>>>

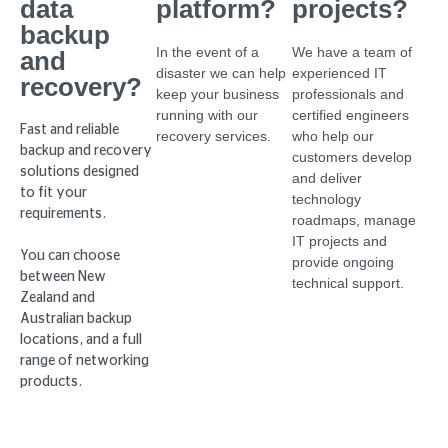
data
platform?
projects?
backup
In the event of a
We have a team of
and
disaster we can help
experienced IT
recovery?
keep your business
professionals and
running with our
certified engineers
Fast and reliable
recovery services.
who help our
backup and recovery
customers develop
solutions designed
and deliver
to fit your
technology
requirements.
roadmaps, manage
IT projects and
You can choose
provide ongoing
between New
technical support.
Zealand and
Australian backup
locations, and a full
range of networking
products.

<<<
>>>

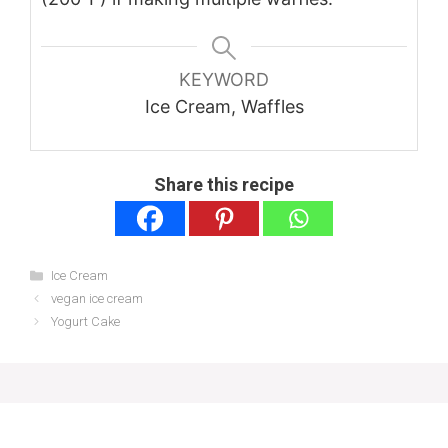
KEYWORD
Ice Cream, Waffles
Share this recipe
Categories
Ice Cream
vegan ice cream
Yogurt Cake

<<<

• **WORK INSTRUCTIONS**:
Please go through the data and copy each line containing the word "recovery".

• **EXPECTED ANSWER**:
recovery?
recovery services.
backup and recovery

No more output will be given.